I am going to wrap a pair of vehicles into this Grinding Gears entry. As we head down the 2010 highway I need to do a bit of housekeeping left over from the last decade. This time around I offer a coupe from across the Atlantic and a hybrid from across the Pacific.
Mercedes-Benz E350 Coupe
I begin with the new E-class coupe from Mercedes-Benz. The luxury German marque showed a Cabriolet version at the big auto show in Detroit but as we are still smack in the middle of winter here in the northern hemisphere the hardtop version will do just fine for now, thanks.
Our tester arrived in E350 form, meaning it came powered by the smooth yet spirited 268hp 3.5-liter V-6 which was backed by their seven-speed Driver-Adaptive automatic gearbox. I mentioned in a previous writing that I was appreciative of the fact that Mercedes chose to put a real console shifter in this vehicle as opposed to the column stalk we have seen in other new vehicles carrying the tri-star emblem.
Many of you may recognize this set of wheels as the one Mercedes-Benz marketing wizards crash through the front glass of the Mercedes automobile museum in TV commercials. I didn’t find my driving experiences quite as exhilarating as all that (and no accompanying jaunt through the black forest) but I did enjoy the E-coupe and the modern Mercedes experience it brings.
The vehicle is a four seater only, but who really wants folks climbing over the front seats to settle for a view from the rear. Most buyers will likely be in a one- or two-person household only, I’m sure.
The new E features updated classic Mercedes styling and all the latest safety and technological engineering, including offering automatic self-braking similar to what we saw in the Volvo XC60. Our test model also came with the optional AMG styling package to upgrade wheels and tires, add agility control sport suspension, upgraded brakes, stainless steel pedals and multicontour front seats.
Fuel economy for the six is rated at 17 mpg city and 26 mpg highway. Pricing for the 2010 E350 Coupe begins at $48,050 with our tester coming in at $56,195.
Next up is a hybrid rerun from Honda. They have resurrected the Insight nameplate for a new hybrid model, this time offering a rear seat for the model and updated powertrain technology.
Insight was the first hybrid rolling on American soil but did not gain much respect due to its diminutive size and funky rear wheel well covers (reminiscent of motoring days gone by). Admittedly, this new Insight is only slightly larger than the previous one but does offer cargo storage behind the rear seats (that fold for additional room), but we found the vehicle still lagging behind its continental competition. And this Honda still incorporates the Idle Stop technology in its hybrid component so there is still a noticable bit of engine studder when moving your foot from brake to gas.

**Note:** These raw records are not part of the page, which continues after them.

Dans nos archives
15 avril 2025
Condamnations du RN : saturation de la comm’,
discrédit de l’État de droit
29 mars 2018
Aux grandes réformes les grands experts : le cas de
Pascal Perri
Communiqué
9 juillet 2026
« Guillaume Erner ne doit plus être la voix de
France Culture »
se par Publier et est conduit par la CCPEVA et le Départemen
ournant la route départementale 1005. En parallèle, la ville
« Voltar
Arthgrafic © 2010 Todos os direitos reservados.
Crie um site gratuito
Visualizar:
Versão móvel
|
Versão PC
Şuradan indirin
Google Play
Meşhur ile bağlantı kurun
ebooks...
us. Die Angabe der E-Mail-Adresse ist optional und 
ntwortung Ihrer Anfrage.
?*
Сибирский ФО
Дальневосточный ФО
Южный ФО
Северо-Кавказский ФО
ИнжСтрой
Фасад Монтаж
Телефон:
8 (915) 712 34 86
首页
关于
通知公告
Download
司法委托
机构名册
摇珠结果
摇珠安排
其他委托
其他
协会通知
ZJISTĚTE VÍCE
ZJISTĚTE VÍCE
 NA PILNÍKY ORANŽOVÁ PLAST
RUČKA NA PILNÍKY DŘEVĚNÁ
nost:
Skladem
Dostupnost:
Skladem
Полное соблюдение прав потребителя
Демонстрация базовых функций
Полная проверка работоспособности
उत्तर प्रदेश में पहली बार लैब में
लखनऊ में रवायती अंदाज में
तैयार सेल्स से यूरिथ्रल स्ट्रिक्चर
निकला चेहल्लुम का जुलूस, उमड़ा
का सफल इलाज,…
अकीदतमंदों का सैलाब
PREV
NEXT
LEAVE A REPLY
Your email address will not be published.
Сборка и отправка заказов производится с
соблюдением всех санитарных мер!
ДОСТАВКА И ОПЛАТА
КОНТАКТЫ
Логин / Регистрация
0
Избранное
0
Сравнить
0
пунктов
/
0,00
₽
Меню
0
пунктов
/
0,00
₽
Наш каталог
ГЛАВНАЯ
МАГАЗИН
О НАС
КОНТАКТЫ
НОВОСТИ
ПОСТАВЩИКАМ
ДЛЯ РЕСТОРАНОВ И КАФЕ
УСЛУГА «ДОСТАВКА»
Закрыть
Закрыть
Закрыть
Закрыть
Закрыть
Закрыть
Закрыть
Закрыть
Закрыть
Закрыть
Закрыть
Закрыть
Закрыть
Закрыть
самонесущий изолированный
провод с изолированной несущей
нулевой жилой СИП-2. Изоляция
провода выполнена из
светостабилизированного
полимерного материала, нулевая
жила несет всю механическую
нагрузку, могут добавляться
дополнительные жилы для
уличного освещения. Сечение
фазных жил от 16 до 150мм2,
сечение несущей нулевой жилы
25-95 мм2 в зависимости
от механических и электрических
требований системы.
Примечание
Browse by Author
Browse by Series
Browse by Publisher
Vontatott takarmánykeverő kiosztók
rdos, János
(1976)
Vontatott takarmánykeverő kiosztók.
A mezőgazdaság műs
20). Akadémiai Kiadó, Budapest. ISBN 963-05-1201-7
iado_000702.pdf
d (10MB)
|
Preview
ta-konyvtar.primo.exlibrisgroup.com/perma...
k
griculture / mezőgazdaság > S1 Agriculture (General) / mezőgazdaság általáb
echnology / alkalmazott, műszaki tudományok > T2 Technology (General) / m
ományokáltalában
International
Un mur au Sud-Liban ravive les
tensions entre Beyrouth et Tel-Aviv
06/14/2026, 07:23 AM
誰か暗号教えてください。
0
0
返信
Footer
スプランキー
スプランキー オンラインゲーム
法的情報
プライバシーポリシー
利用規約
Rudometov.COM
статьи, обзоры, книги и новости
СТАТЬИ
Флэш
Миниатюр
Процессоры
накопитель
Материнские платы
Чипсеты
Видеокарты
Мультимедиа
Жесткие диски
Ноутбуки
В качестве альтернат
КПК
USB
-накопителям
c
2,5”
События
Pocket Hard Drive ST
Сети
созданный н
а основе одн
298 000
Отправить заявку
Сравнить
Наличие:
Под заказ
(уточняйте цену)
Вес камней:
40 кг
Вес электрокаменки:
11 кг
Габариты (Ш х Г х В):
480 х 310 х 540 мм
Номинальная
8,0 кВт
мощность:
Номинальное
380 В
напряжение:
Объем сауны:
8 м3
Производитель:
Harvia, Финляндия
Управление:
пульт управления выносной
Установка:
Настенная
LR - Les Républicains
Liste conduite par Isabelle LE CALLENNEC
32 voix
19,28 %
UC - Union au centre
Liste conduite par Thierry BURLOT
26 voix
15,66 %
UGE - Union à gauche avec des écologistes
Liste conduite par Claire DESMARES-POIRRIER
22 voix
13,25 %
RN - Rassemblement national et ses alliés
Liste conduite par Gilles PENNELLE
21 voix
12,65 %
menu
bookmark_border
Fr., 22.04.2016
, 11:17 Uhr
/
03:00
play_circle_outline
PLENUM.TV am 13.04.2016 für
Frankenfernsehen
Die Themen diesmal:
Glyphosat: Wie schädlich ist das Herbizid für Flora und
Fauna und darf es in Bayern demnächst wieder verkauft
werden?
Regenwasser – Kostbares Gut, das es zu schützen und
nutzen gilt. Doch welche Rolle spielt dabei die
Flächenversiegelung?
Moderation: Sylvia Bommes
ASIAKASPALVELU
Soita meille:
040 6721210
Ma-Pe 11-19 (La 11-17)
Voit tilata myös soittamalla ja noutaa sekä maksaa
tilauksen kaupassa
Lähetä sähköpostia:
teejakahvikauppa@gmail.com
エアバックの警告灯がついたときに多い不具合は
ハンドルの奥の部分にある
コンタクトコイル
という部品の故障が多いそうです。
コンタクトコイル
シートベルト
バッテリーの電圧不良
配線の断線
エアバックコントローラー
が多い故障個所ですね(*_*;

The gearbox is a CVT (continuously variable transmission) unit but the car has steering wheel paddle shifters for those of you dreaming you are in a 98hp Ferrari I guess.
Honda includes ECO assist function with the new Insight so that one can truly be sure their driving habits are suitable to impress any Sierra club member.
Honda also includes the latest safety technology in the Insight including vehicle stability assist, side impact and side curtain airbags, ABS and brake assist and active front head restraints. And there is a modest amount of creature comfort features as well.
Fuel economy for the new Insight comes in at 40 mpg city and 43 mpg highway, which is unusual for a hybrid powertrain as most feature better city fuel economy due to the nature of the gas/electric powertrain. As the Honda is never powered solely by the electric motors it does not enjoy this benefit.
Pricing is in line with the competition. Our 2010 Honda Insight five-door EX model comes in at a final sticker of $22,010. And it even comes with a global warming rating of 10, on a scale of one to 10 with 10 being the cleanest.